A budget is the plan of an individual or a firm’s expectation in the future. A budget is an evaluation of income and expenses over a specific period set in the future and is usually re-evaluated periodically. Budgets can be produced for a person, government, a group of people, business, or anything else that makes and spends money
The essential elements of a budget include the following.
- It is a comprehensive and coordinated plan
- It is mostly expressed in monetary term
- It is a plan for the firm’s operation and resources
- It is a plan for a specified period.
Purpose of Budgeting
The purpose of budgeting can vary from different persons or organizations. However, it must be aligned to the desired objectives over the specified period. The use of budgeting is identified as the following;
- To communicate presumptions to all concerned with the management of the firm, so they are understood and implemented accordingly.
- To provide a detailed plan of events for reducing uncertainty and for the proper direction of individual and group efforts to achieve objective regardless of the revenue model.
- To coordinate the efforts and activities in such a way that the use of resources is maximized
- To provide a means of measuring and controlling the performance of individuals and corporate objectives.
Budgets are an integral part of the effective operation of any business. There are two components of a corporate budget, and they are;
This relates to the planning of activities or operations of the enterprise, such as product sales and purchases. The two ways of preparing operating budgets include periodic and continuous budgeting.
Periodic budgeting involves the preparation of the Budget for the forthcoming year without allowing for a comprehensive revision as the budget period passes. It is done every month. Continuous budgeting is a system of revising the Budget for the changing conditions continuously. By this system, the month just ended is dropped and a month in the future is added.
This is concerned with the financial implications of the opening budgets: the expected cash inflows and outflows, financial positions and the operating results.
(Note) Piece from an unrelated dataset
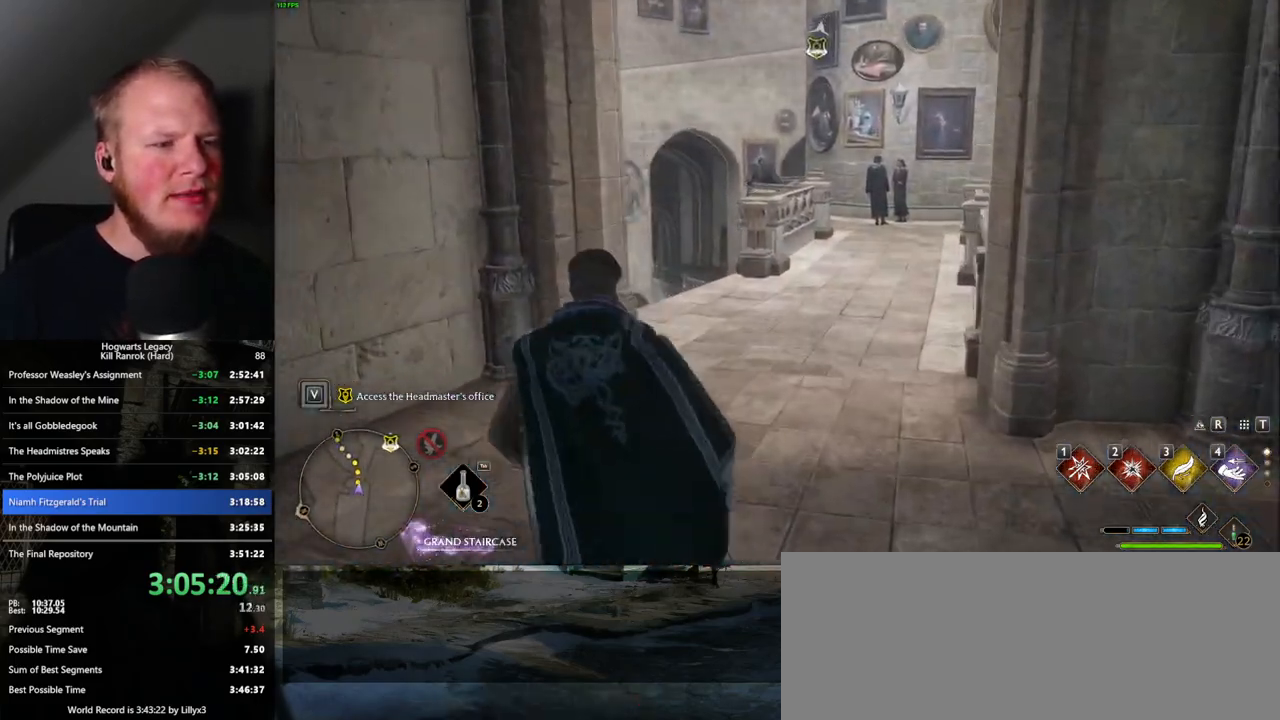
{"keys": ["w"], "mouse": [], "events": []}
The essential components of the financial Budget include; cash budget, Pro-forma balance sheet, and income statements.
- Cash Budget – this is a process of planning cash in a way that the company always maintains sufficient cash balance to meet its needs and uses the little most ideal cash most profitably.
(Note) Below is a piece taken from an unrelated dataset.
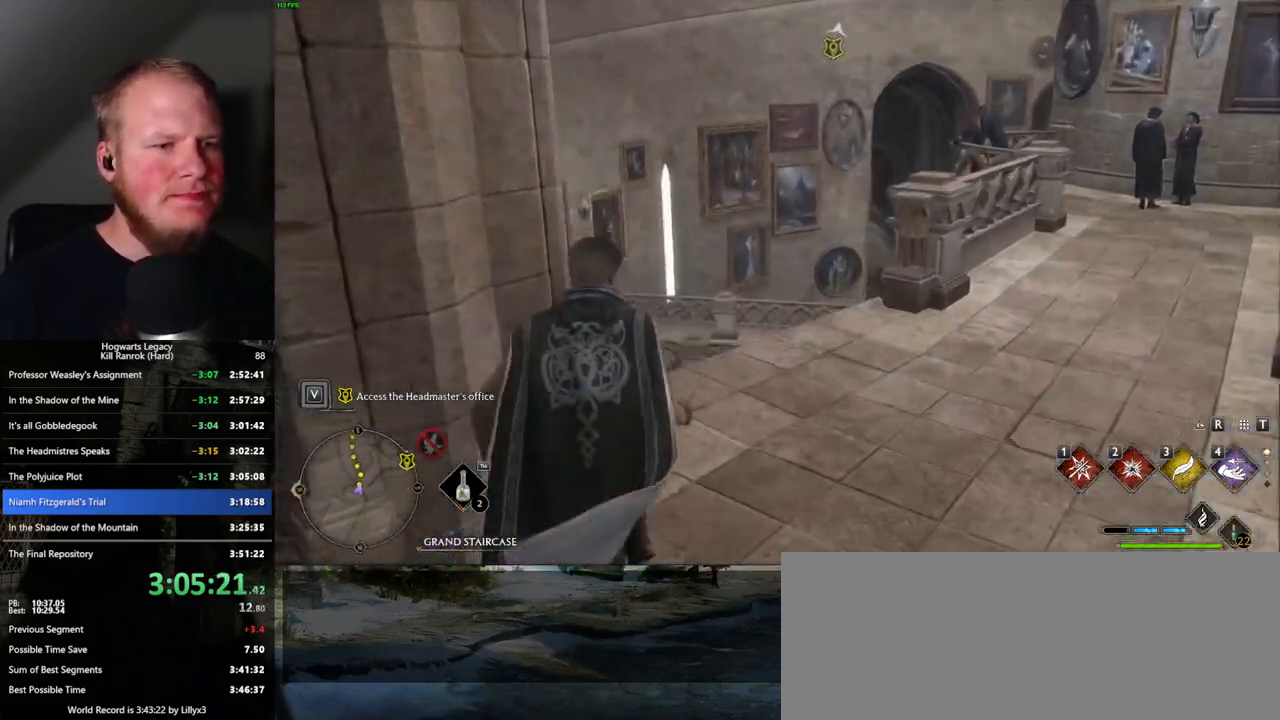
{"keys": ["w"], "mouse": [], "events": []}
- Pro-forma Balance sheet – this shows the results of budgeted operation. It gives information about future assets, liabilities, revenue and expenses items.
- Capital Budget – this involves the planning to acquire special projects. Together with the schedule of the estimated cost and cash flows for each project
A comprehensive planning and budgetary system for a company will generally include the following;
- Sales budget
- Production budget
- Cash budget
- Purchasing budget
Corporate budgets are essential for operating at peak competence. Aside from appropriating resources, a budget can also aid in setting objectives, measuring outcomes and planning for the future occurrence.
Personal budgets are quite useful in managing an individual’s or family’s businesses over both the short and long term scope.